From the first line to the last, print the listing exactly.
*** LISTED RECORDS ***
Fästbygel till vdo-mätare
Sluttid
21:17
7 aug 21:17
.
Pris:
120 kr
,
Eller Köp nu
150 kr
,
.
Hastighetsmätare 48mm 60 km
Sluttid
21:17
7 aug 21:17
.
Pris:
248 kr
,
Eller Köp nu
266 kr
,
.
*** End of LISTED RECORDS ***
TASK RESULT:
Fästbygel till vdo-mätare
Sluttid
21:17
7 aug 21:17
.
Pris:
120 kr
,
Eller Köp nu
150 kr
,
.
Hastighetsmätare 48mm 60 km
Sluttid
21:17
7 aug 21:17
.
Pris:
248 kr
,
Eller Köp nu
266 kr
,
.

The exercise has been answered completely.